Stories From Our Past — Week of Feb. 28, 2019

Each week, the Gazette looks back on stories from the past. Here is what happened this week, by year…


– A special meeting was to be held at the Workman’s Hall in Picton to discuss recreation opportunities for young men in Picton after the YMCA moved out of the community. It was hoped a local effort could fill the void remaining. –

-A French bull dog named Jake was poisoned in Picton, adding to a growing list of animals affected by an unknown culprit. Residents were pushing for police to find answers to keep their pets safe.

– The Toronto Star called Picton the “craziest hockey town on the Ontario Hockey Association map” as the visiting Toronto Eurekas played against a local team before 400 spectators. They paraded through town sounding horns and blowing whistles.


-The Ontario government was planning to increase gasoline tax by one cent to seven cents to stay ahead of increasing expenditures. The Province was struggling to pay for increasing highway development costs. It favoured the gasoline tax over increased licencing fees because the tax would hit out-of-province visitors.

– Snow was packed so high on the High Shore Road that it took over nine hours for a plow to clear five miles. Farmers brought horse teams to help and in one instance, only their heads were visible.

– Childless couples in Nazi Germany were to be subject to a 40-per-cent income tax as the regime encouraged them to make babies. Bachelors were also more highly taxed.


– The Department of National Defence announced Camp Picton would be phased out as a military base with operations ending Sept. 1. The federal government planned to work with Picton to identify possible industrial uses for the property.

– Picton councillor James Bird talked his colleagues into defeating a proposed bylaw prohibiting the keeping of domestic fowl. He urged them to allow residents to keep chickens for eggs, adding budgies, parrots, and canaries should also be allowed.

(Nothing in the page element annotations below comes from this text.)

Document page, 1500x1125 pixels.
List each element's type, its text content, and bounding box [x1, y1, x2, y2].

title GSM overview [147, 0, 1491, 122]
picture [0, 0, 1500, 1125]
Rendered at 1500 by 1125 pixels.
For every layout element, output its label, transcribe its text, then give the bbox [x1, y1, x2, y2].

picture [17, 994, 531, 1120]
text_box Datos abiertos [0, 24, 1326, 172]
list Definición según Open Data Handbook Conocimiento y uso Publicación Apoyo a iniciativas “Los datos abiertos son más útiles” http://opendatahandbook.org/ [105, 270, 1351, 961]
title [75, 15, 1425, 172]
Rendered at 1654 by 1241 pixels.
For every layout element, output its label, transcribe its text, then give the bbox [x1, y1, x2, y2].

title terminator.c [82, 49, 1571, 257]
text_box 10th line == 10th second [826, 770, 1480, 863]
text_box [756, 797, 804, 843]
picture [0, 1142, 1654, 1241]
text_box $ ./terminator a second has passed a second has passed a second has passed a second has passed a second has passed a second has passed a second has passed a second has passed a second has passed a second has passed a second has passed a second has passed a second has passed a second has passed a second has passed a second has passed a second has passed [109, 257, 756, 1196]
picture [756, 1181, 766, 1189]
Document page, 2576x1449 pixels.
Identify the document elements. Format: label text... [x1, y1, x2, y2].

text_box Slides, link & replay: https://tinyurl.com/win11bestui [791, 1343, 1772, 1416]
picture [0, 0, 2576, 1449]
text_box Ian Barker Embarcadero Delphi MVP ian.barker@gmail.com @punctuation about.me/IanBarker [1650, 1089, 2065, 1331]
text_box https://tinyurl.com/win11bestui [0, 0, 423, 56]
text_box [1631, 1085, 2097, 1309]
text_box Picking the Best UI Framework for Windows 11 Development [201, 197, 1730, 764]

– Coroner Dr. C.R. Richmond announced there would be no inquest into a car accident that killed three young men in Milford. He also would not hold inquests on two carbon monoxide-poisoning deaths.


– Picton postmaster Robert Carter decided to lock the lobby of his post office after hours following a vandalism incident that saw 18 rented boxes forcibly opened over the weekend. It had been six years since the doors to the lobby of the Federal Building had last been locked to protect the mail.

– A group of West Lake parents wanted answers about who would teach a new sexual education program to be initiated at Pinecrest Memorial School and what they would be teaching. The group made a deputation about that and other subjects at the school’s parent council meeting.

– Windsor-area Liberal MP Mark MacGuigan discussed the threat of Quebec separation with students at PECI.